*** Records supplied ***

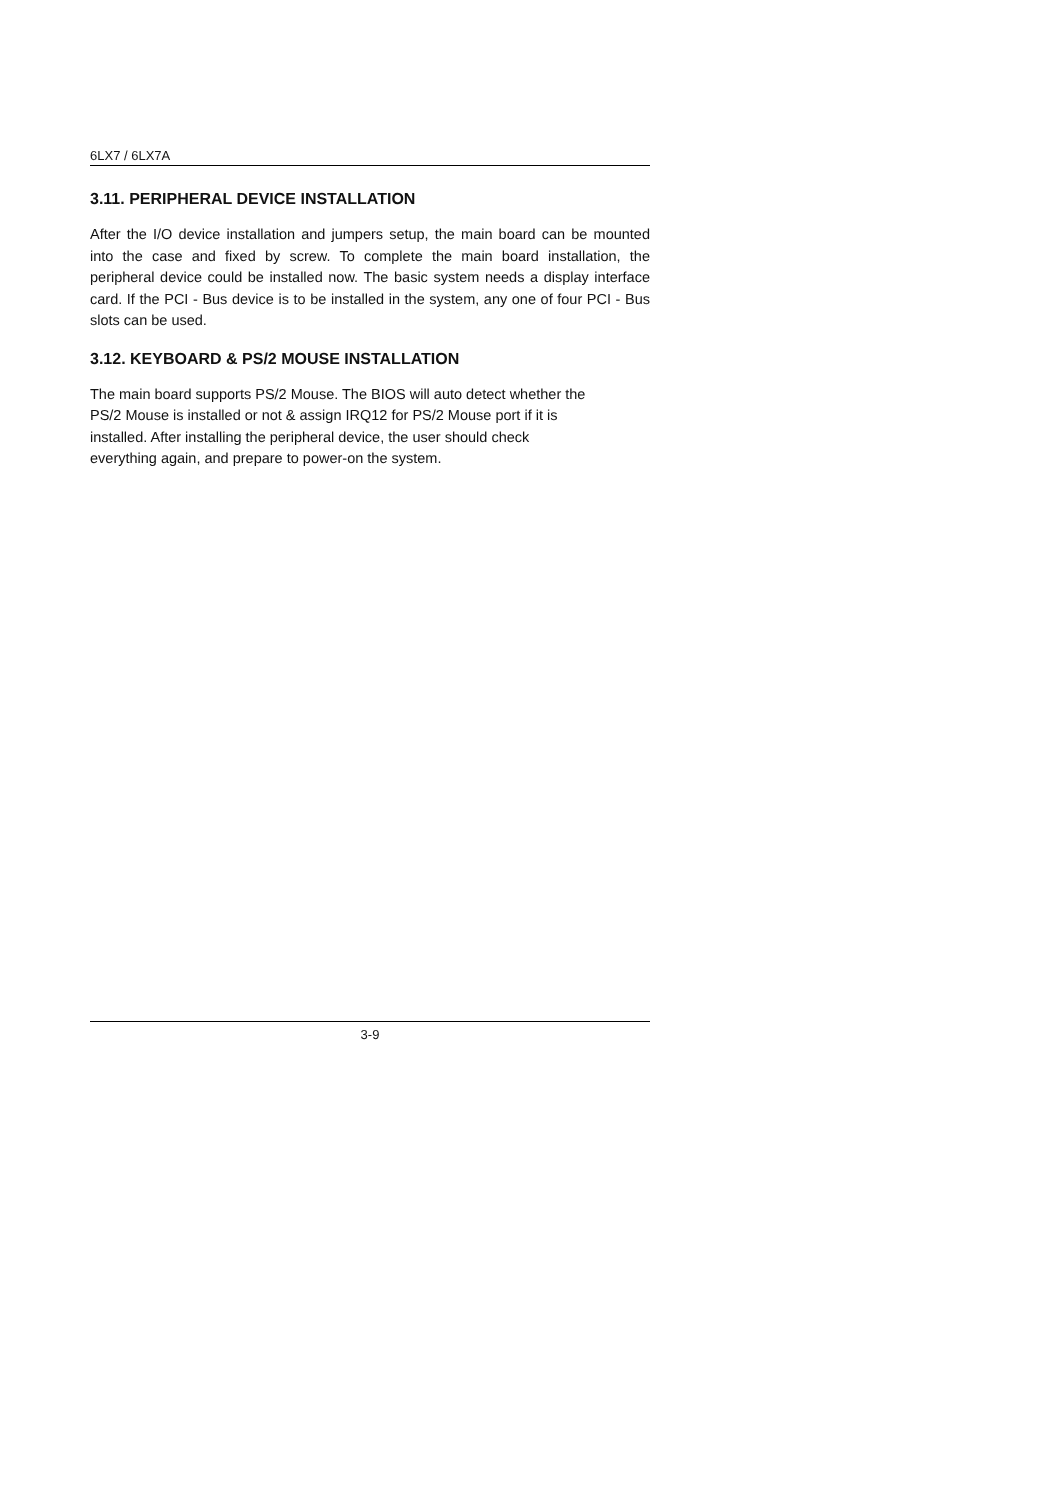6LX7 / 6LX7A
3.11. PERIPHERAL DEVICE INSTALLATION
After the I/O device installation and jumpers setup, the main board can be mounted into the case and fixed by screw. To complete the main board installation, the peripheral device could be installed now. The basic system needs a display interface card. If the PCI - Bus device is to be installed in the system, any one of four PCI - Bus slots can be used.
3.12. KEYBOARD & PS/2 MOUSE INSTALLATION
The main board supports PS/2 Mouse. The BIOS will auto detect whether the
PS/2 Mouse is installed or not & assign IRQ12 for PS/2 Mouse port if it is
installed. After installing the peripheral device, the user should check
everything again, and prepare to power-on the system.
3-9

*** End of Records supplied ***

▶ [Instructions for the task] Restate the data above verbatim, skipping every image.

▶ [Completed task]
6LX7 / 6LX7A
3.11. PERIPHERAL DEVICE INSTALLATION
After the I/O device installation and jumpers setup, the main board can be mounted into the case and fixed by screw. To complete the main board installation, the peripheral device could be installed now. The basic system needs a display interface card. If the PCI - Bus device is to be installed in the system, any one of four PCI - Bus slots can be used.
3.12. KEYBOARD & PS/2 MOUSE INSTALLATION
The main board supports PS/2 Mouse. The BIOS will auto detect whether the
PS/2 Mouse is installed or not & assign IRQ12 for PS/2 Mouse port if it is
installed. After installing the peripheral device, the user should check
everything again, and prepare to power-on the system.
3-9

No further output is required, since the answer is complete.